### [TASK INPUTS]
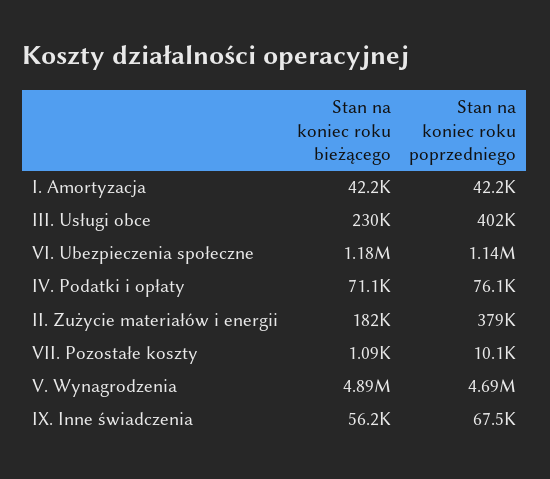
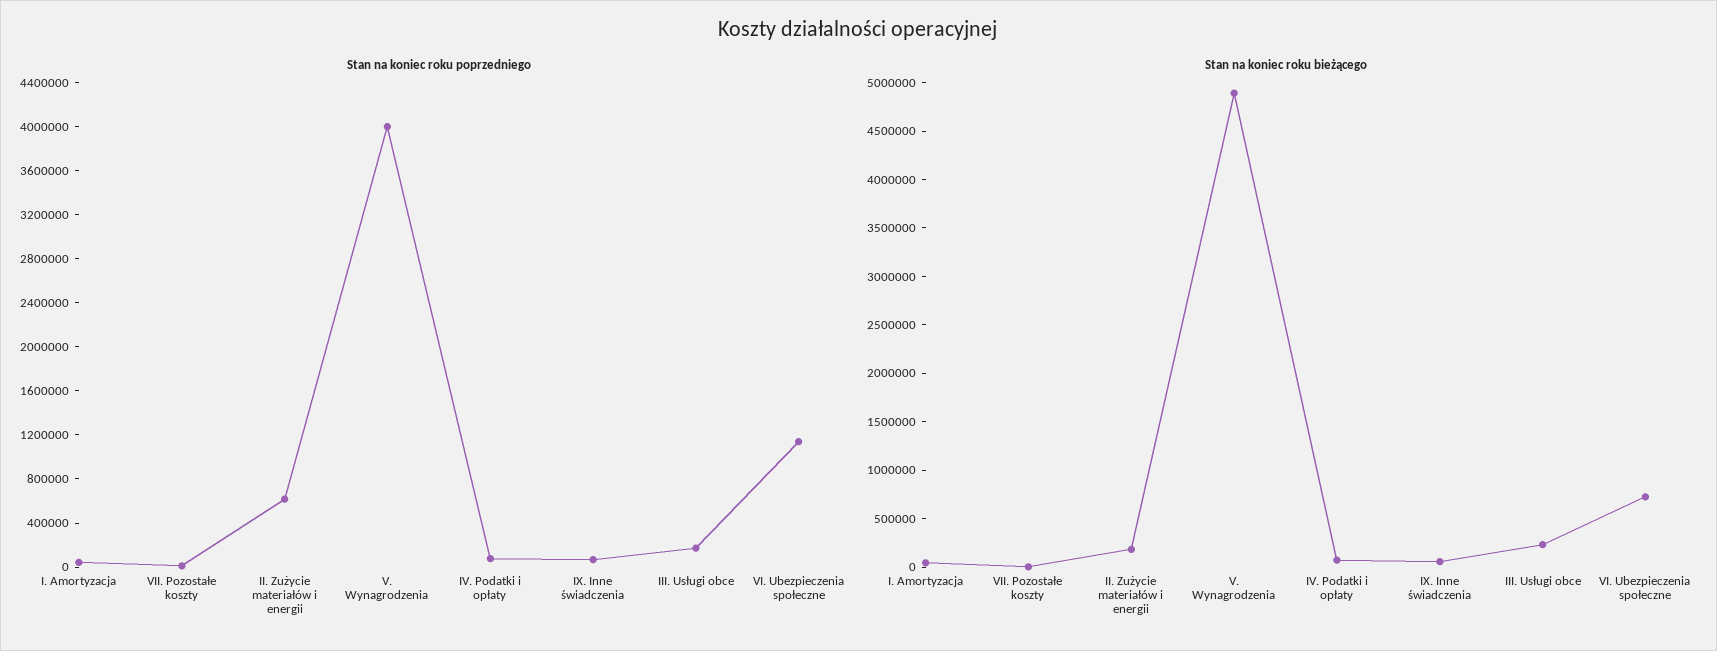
  {
    "Stan na koniec roku bieżącego": {
      "I. Amortyzacja": 42200,
      "III. Usługi obce": 230000,
-     "VI. Ubezpieczenia społeczne": 1180000,
+     "VI. Ubezpieczenia społeczne": 700000,
      "IV. Podatki i opłaty": 71100,
      "II. Zużycie materiałów i energii": 182000,
      "VII. Pozostałe koszty": 1090,
      "V. Wynagrodzenia": 4890000,
      "IX. Inne świadczenia": 56200
    },
    "Stan na koniec roku poprzedniego": {
      "I. Amortyzacja": 42200,
-     "III. Usługi obce": 402000,
+     "III. Usługi obce": 200000,
      "VI. Ubezpieczenia społeczne": 1140000,
      "IV. Podatki i opłaty": 76100,
-     "II. Zużycie materiałów i energii": 379000,
+     "II. Zużycie materiałów i energii": 600000,
      "VII. Pozostałe koszty": 10100,
-     "V. Wynagrodzenia": 4690000,
+     "V. Wynagrodzenia": 4000000,
      "IX. Inne świadczenia": 67500
    }
  }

### [ASSIGNMENT]
Leaving the pictures out, write out every entry exactly.

### [EXERCISE RESULT]
  {
    "Stan na koniec roku bieżącego": {
      "I. Amortyzacja": 42200,
      "III. Usługi obce": 230000,
-     "VI. Ubezpieczenia społeczne": 1180000,
+     "VI. Ubezpieczenia społeczne": 700000,
      "IV. Podatki i opłaty": 71100,
      "II. Zużycie materiałów i energii": 182000,
      "VII. Pozostałe koszty": 1090,
      "V. Wynagrodzenia": 4890000,
      "IX. Inne świadczenia": 56200
    },
    "Stan na koniec roku poprzedniego": {
      "I. Amortyzacja": 42200,
-     "III. Usługi obce": 402000,
+     "III. Usługi obce": 200000,
      "VI. Ubezpieczenia społeczne": 1140000,
      "IV. Podatki i opłaty": 76100,
-     "II. Zużycie materiałów i energii": 379000,
+     "II. Zużycie materiałów i energii": 600000,
      "VII. Pozostałe koszty": 10100,
-     "V. Wynagrodzenia": 4690000,
+     "V. Wynagrodzenia": 4000000,
      "IX. Inne świadczenia": 67500
    }
  }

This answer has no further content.